SQL injection and other web application attacks aren’t cheap, either. With the exposure of millions of customer email addresses, potentially credit card and other payment information, enterprises stand to lose millions of dollars with a single breach. The cost of these incidents ranges from $90 to $305 per compromised record depending on the nature of the security breach and the company hacked. These costs include system cleanup and forensic analysis, regulatory and legal costs, consumer breach notification and credit monitoring services.

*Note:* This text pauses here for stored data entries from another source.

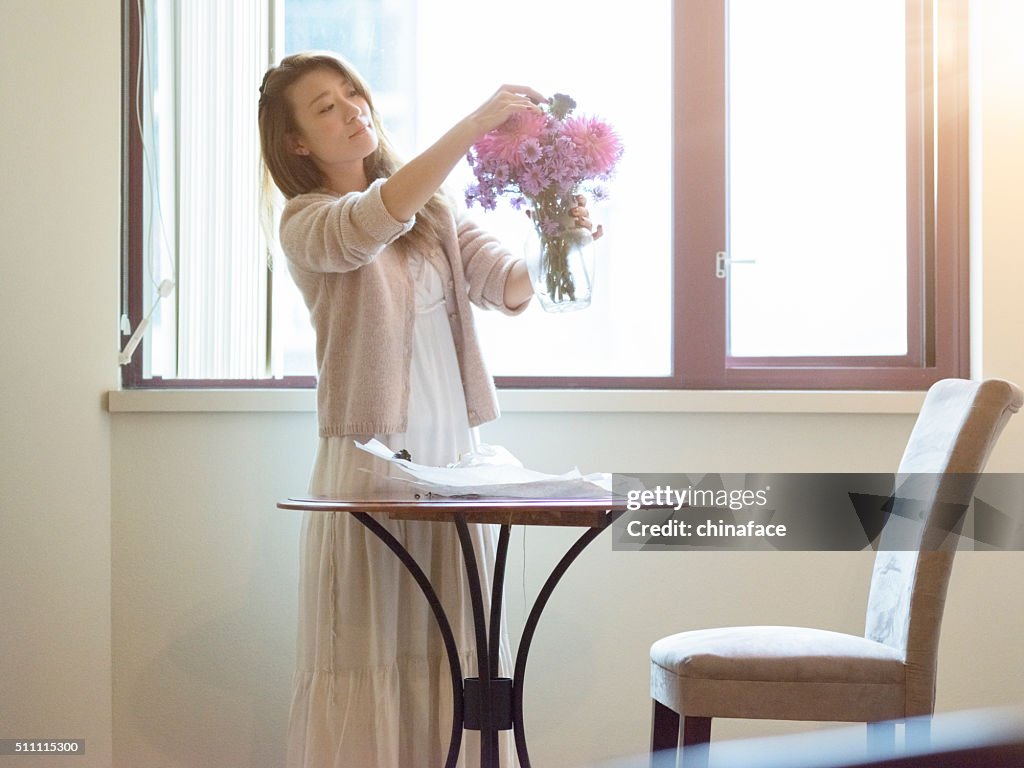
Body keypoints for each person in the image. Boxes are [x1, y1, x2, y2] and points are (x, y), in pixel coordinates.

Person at [257, 51, 599, 768]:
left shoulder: (432, 212)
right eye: (325, 107)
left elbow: (507, 286)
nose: (352, 108)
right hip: (371, 462)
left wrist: (555, 239)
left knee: (456, 646)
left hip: (452, 457)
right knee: (371, 646)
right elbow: (371, 221)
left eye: (352, 93)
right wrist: (475, 125)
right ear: (296, 143)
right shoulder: (306, 221)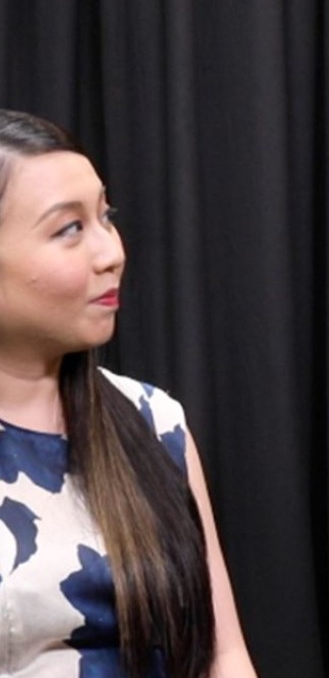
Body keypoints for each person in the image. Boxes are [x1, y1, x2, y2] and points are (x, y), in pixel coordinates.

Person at [0, 109, 258, 677]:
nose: (111, 252)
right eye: (69, 229)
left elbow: (223, 653)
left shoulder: (153, 422)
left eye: (105, 217)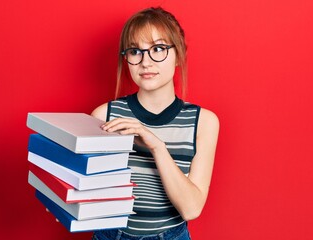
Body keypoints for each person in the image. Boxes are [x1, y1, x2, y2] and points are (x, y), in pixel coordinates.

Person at [91, 7, 219, 240]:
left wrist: (157, 146)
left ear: (179, 55)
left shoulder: (203, 122)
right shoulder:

When considering those expenses, it’s no surprise that the total expense of a single breach can range from several million dollars and even well into the billions.In 2005, ChoicePoint lost data for 145,000 customers and ended up spending $11.4 million in related costs, including $2 million to notify victims of the incident and $9.4 million in legal and professional fees.
These web application flaws also place organizations at significant risk for non-compliance with government and industry regulations. These include the Federal Information Security Management Act (FISMA), Health Insurance Portability and Accountability Act (HIPAA), Sarbanes-Oxley (SOX), the Gramm-Leach-Bliley Act (GLBA) and the Payment Card Industry Data Security Standard (PCI DSS). Compliance issues lead to further costs, such as fines, and even a loss of government contracts in some cases—which can be a hard hit to the bottom line. Healthcare corporations suffering a patient data breach, for instance, can be fined for failing to adequately protect patients’ personal healthcare data.
Reputation and brand image are highly vulnerable to negative events including a data breach. The financial costs of a data breach outlined above only consider cold, hard cash—it’s hard to place a value on a damaged brand reputation. But a loss of information can lead to customer distrust, undermining your enterprise’s reputation and tarnishing the corporate image.
A study from the Ponemon Instituteattempts to quantify such damages and reveals how valuable these assets are to an organization. The average value of brand and reputation for the study’s participating organizations was determined to be approximately $1.5 billion. Depending upon the type of information lost as a result of the breach, the average value of the brand ranged from $184 million to more than $330 million, representing a decline in value between 17 and 31 percent.
With the number of application security breaches on the rise, prevalent vulnerabilities and the cost of a single breach skyrocketing, enterprises employing application security assessment practices are playing it smart. The cost of a precautionary measure is well worth preventing a security disaster that, in many cases, could easily bankrupt your corporation.